## What you have to do
Repeat the listing exactly, line by line.

******

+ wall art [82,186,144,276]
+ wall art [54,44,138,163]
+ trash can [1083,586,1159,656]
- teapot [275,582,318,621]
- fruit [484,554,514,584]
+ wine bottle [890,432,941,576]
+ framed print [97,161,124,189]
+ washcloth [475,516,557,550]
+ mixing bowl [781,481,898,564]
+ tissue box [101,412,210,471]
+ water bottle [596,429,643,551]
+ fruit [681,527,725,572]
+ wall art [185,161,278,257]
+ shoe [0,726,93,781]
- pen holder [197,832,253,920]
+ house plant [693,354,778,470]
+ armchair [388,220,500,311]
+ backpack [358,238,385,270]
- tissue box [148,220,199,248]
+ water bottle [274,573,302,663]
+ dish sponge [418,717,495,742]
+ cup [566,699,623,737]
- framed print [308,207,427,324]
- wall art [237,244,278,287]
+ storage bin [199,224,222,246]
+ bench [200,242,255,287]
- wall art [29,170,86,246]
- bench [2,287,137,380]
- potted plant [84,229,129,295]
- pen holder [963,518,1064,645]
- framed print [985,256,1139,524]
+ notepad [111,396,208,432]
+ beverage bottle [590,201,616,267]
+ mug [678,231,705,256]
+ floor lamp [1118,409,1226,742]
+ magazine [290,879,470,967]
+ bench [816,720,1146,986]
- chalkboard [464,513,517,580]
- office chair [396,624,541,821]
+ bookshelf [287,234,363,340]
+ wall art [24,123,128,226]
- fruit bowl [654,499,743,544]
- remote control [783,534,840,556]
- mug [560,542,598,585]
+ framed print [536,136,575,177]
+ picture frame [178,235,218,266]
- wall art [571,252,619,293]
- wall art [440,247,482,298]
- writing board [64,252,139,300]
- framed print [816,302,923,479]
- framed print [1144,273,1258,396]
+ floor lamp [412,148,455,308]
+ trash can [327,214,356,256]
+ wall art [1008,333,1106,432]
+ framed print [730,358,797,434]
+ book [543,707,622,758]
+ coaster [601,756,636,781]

******

## Reply to the task
+ wall art [82,186,144,276]
+ wall art [54,44,138,163]
+ trash can [1083,586,1159,656]
- teapot [275,582,318,621]
- fruit [484,554,514,584]
+ wine bottle [890,432,941,576]
+ framed print [97,161,124,189]
+ washcloth [475,516,557,550]
+ mixing bowl [781,481,898,564]
+ tissue box [101,412,210,471]
+ water bottle [596,429,643,551]
+ fruit [681,527,725,572]
+ wall art [185,161,278,257]
+ shoe [0,726,93,781]
- pen holder [197,832,253,920]
+ house plant [693,354,778,470]
+ armchair [388,220,500,311]
+ backpack [358,238,385,270]
- tissue box [148,220,199,248]
+ water bottle [274,573,302,663]
+ dish sponge [418,717,495,742]
+ cup [566,699,623,737]
- framed print [308,207,427,324]
- wall art [237,244,278,287]
+ storage bin [199,224,222,246]
+ bench [200,242,255,287]
- wall art [29,170,86,246]
- bench [2,287,137,380]
- potted plant [84,229,129,295]
- pen holder [963,518,1064,645]
- framed print [985,256,1139,524]
+ notepad [111,396,208,432]
+ beverage bottle [590,201,616,267]
+ mug [678,231,705,256]
+ floor lamp [1118,409,1226,742]
+ magazine [290,879,470,967]
+ bench [816,720,1146,986]
- chalkboard [464,513,517,580]
- office chair [396,624,541,821]
+ bookshelf [287,234,363,340]
+ wall art [24,123,128,226]
- fruit bowl [654,499,743,544]
- remote control [783,534,840,556]
- mug [560,542,598,585]
+ framed print [536,136,575,177]
+ picture frame [178,235,218,266]
- wall art [571,252,619,293]
- wall art [440,247,482,298]
- writing board [64,252,139,300]
- framed print [816,302,923,479]
- framed print [1144,273,1258,396]
+ floor lamp [412,148,455,308]
+ trash can [327,214,356,256]
+ wall art [1008,333,1106,432]
+ framed print [730,358,797,434]
+ book [543,707,622,758]
+ coaster [601,756,636,781]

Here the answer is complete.